• Extracted entries
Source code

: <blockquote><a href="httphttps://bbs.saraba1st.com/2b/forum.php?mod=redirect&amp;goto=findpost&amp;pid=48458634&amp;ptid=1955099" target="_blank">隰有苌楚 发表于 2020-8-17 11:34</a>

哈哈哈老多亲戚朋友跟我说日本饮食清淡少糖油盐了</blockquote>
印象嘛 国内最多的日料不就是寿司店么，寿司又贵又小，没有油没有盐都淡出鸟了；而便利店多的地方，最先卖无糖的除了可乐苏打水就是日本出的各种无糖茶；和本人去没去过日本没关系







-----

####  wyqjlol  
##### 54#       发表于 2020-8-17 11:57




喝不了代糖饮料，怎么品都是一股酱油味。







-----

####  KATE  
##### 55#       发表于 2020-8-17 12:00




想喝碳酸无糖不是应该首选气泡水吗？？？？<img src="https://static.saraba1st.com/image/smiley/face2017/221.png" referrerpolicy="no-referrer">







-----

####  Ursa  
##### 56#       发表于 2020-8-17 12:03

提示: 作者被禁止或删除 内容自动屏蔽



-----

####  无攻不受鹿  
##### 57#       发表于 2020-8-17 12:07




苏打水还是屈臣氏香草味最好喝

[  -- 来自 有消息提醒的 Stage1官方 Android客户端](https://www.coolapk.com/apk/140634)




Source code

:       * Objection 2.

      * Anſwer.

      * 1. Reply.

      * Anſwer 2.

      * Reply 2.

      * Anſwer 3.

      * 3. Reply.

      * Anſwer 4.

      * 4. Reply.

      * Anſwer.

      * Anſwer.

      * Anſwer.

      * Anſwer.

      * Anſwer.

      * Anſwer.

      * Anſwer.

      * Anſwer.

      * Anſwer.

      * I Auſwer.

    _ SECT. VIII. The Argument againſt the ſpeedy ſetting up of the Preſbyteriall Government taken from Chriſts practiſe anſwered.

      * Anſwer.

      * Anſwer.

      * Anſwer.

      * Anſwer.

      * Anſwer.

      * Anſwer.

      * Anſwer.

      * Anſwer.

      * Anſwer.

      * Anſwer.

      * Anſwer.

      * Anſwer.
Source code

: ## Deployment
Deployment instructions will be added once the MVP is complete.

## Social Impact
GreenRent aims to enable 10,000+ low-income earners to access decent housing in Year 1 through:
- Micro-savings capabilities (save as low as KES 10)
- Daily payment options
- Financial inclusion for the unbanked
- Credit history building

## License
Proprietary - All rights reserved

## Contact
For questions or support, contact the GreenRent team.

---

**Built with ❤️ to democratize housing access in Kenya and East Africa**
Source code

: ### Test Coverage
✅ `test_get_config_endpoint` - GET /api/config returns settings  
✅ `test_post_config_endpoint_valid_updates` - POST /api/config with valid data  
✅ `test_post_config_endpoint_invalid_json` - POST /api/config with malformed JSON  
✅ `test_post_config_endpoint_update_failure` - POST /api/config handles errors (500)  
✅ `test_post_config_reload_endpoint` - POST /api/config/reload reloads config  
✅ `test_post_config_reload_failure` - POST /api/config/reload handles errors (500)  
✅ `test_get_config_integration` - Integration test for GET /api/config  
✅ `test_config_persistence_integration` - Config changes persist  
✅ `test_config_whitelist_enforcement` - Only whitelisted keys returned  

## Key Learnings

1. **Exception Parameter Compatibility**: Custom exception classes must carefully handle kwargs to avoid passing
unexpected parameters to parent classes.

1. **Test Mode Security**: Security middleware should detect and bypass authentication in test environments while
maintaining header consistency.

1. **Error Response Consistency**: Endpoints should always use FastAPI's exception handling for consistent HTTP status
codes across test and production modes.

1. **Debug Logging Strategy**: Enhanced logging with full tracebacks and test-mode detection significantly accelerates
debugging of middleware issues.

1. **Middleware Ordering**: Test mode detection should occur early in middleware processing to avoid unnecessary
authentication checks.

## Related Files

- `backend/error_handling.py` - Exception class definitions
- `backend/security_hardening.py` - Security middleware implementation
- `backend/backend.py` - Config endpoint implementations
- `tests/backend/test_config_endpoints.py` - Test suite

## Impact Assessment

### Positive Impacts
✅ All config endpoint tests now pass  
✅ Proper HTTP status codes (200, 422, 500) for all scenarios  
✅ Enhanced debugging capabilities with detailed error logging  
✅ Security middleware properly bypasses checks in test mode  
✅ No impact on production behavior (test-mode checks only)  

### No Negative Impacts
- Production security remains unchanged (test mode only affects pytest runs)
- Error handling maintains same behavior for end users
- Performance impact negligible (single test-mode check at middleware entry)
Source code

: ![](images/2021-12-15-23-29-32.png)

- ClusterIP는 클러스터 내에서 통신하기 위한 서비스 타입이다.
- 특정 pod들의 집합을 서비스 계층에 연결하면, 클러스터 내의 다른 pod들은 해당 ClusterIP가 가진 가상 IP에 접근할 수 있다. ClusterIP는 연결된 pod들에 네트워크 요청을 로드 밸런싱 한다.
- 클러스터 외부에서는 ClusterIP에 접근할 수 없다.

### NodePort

• Exercise details
Return only the lines above that run from the opening line through the line containing "哈哈哈老多亲戚朋友跟我说日本饮食清淡少糖油盐了</blockquote>", exactly as written.

• Solution for this exercise
Source code

: <blockquote><a href="httphttps://bbs.saraba1st.com/2b/forum.php?mod=redirect&amp;goto=findpost&amp;pid=48458634&amp;ptid=1955099" target="_blank">隰有苌楚 发表于 2020-8-17 11:34</a>

哈哈哈老多亲戚朋友跟我说日本饮食清淡少糖油盐了</blockquote>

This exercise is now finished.